No News Is . . . despressing
Well folks a few weeks back in an expression of exuberance I
wrote that No News is Good News. I wasn’t at liberty to reveal I’d been sent a
pub contract.
I heard what every author longs to hear: I love this!
With the state of publishing in flux and the Big 6 dwindling
down to the Big 5 and Amazon gobbling up a chunk of the bookselling market and
e-books at the point of outselling physical books (waiting for the most recent
stats on this), I, the writer, the maker of “content”, am even lower on the literary
food chain than ever. The writer above all is analog. Soon to be irrelevant. Akin to
an antique.
Then on Thanksgiving weekend I received an e-mail informing
me that the publisher was pulling the contract.
I know I’m not the first person this has happened to. I know
of many writers who have even gone through revisions with editors only to be
told their book project has been decommissioned, dropped from the list. Or, I’ve
known writers who have gotten through revisions and their book is slated on the
publishing calendar and then they learn through an e-newsletter that their
publisher has been sold and the list is being “reconsidered”.
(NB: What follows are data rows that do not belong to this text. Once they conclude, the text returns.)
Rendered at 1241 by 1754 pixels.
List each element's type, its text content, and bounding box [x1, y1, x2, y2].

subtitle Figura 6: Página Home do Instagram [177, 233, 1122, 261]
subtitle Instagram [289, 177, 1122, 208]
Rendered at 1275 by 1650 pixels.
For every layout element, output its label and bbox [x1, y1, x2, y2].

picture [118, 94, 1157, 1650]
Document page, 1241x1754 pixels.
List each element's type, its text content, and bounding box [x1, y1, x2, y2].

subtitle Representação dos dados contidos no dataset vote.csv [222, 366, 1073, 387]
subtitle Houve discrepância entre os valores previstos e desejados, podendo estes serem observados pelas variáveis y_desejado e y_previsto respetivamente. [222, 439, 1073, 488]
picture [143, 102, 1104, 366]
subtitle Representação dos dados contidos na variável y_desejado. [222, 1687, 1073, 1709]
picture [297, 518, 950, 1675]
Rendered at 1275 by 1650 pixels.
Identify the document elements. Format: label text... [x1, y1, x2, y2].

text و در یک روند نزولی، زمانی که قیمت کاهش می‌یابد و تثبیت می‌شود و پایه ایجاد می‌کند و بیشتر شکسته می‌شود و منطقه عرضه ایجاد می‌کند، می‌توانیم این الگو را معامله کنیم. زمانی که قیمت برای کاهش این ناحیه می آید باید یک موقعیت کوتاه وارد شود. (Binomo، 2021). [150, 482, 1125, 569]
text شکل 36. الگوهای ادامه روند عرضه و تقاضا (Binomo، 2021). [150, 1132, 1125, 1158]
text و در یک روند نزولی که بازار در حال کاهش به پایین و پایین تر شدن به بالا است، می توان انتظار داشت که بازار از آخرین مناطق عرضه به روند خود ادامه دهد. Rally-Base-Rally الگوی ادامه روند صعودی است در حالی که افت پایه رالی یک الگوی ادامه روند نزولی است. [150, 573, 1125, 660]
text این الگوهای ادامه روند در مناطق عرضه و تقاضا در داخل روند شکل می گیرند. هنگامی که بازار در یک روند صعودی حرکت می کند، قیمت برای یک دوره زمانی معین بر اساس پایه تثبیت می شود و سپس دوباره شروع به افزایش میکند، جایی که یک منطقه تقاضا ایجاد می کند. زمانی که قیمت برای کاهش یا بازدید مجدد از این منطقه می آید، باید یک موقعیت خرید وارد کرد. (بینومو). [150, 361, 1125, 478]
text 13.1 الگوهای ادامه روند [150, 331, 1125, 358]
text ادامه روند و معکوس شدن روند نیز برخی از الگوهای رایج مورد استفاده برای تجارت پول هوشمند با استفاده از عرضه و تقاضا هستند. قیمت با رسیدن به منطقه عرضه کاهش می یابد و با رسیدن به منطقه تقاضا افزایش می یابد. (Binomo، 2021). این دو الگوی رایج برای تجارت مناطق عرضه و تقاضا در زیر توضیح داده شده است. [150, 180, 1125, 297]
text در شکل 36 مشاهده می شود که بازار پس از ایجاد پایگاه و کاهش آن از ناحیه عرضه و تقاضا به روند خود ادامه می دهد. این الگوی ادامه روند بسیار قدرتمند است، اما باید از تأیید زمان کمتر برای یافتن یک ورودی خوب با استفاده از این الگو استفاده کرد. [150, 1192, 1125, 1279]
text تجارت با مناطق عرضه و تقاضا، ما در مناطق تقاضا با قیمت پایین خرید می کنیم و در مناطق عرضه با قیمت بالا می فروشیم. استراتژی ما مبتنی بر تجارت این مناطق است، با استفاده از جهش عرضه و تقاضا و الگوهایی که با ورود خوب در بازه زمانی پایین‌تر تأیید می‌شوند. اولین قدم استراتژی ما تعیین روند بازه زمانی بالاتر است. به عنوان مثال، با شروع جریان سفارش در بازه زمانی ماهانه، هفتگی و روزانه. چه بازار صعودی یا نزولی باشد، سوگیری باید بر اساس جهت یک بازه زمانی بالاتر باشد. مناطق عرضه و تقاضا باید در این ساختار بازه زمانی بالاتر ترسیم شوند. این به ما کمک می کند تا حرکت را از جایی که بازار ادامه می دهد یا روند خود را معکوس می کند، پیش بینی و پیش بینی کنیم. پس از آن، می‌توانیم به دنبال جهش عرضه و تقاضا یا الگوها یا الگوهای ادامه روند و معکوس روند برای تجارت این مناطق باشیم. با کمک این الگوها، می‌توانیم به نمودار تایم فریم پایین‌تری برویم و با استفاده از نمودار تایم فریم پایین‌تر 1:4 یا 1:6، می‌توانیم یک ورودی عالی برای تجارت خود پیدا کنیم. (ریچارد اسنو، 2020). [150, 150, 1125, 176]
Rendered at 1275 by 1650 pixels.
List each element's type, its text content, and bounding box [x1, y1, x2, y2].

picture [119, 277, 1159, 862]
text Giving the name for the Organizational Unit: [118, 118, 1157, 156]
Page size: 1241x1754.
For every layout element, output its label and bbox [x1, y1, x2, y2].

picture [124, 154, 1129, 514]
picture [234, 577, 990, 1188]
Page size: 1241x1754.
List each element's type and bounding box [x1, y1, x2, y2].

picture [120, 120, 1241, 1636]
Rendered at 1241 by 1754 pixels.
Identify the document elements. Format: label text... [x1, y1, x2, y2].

No wonder more and more writers are turning to Create Space
or self-publishing through Smashwords, etc. Even when I had a contract (for
those 2 ½ weeks) I knew that any and all promotion would be up to me. That’s
how it is these days—unless you are the celebrity author with a ready-made
platform.
Needless to say I was not
thankful.
There are so very few tangibles in a writer’s world. Even
words are nothing more than abstract letters on a page. The magic exists in a
third dimension, along with the paranormal and miracles. I belong to the
dwindling congregation that believes in the power of story. Books
saved my life. I read to relax, unwind, and forget. Forget the world of
commerce and financial aid and student debt. My contract certainly wasn’t going
to release me from indenture hood, but for a few glorious weeks I carried a
secret that buoyed my spirit, confirmed my passion, and gave me some inner
confidence and credibility.
Okay, back to the grindstone. More than ever I feel like the
Little Match Girl, peddling stick matches in a world of Bic lighters.